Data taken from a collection
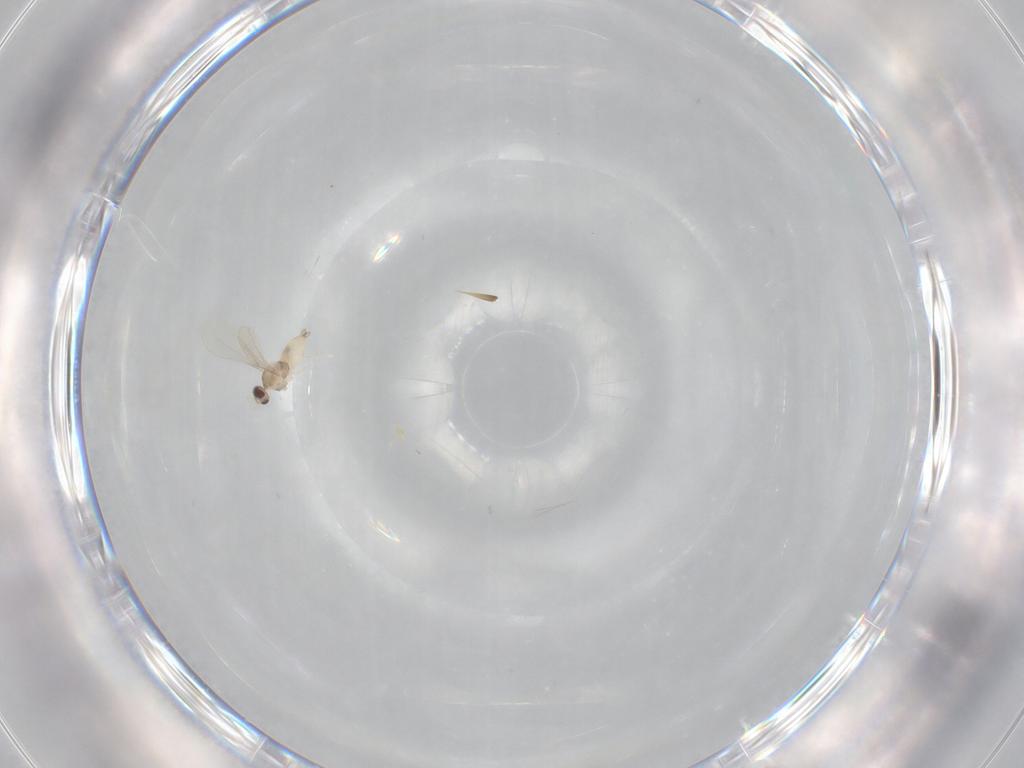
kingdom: Animalia
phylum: Arthropoda
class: Insecta
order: Diptera
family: Cecidomyiidae
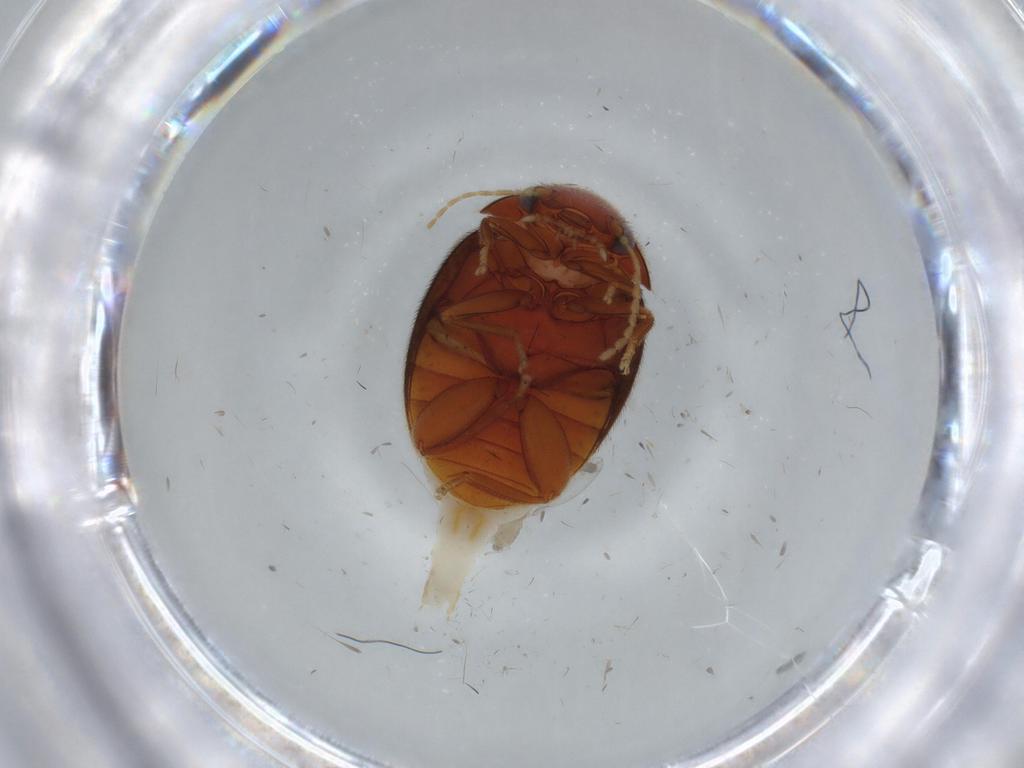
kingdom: Animalia
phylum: Arthropoda
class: Insecta
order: Coleoptera
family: Scirtidae
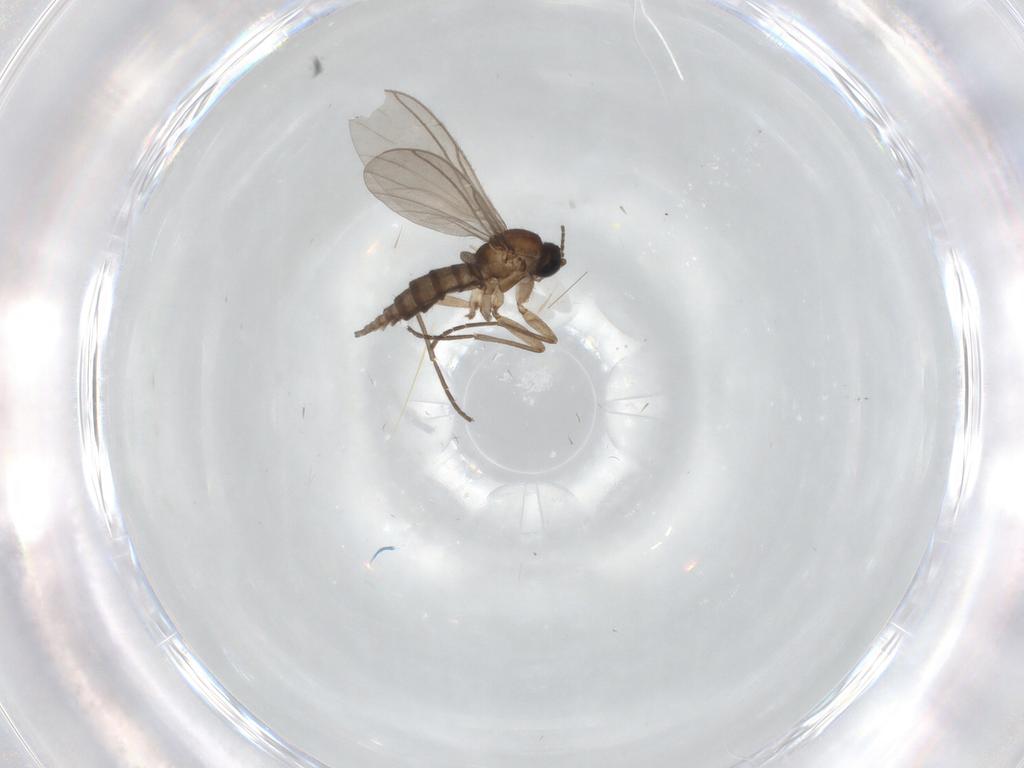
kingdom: Animalia
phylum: Arthropoda
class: Insecta
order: Diptera
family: Sciaridae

Given exercise
Rename "phylum" to "division" in every line of the records above, changing nothing else. Write the lines out again without the pictures.

Solution to this problem
kingdom: Animalia
division: Arthropoda
class: Insecta
order: Diptera
family: Cecidomyiidae
kingdom: Animalia
division: Arthropoda
class: Insecta
order: Coleoptera
family: Scirtidae
kingdom: Animalia
division: Arthropoda
class: Insecta
order: Diptera
family: Sciaridae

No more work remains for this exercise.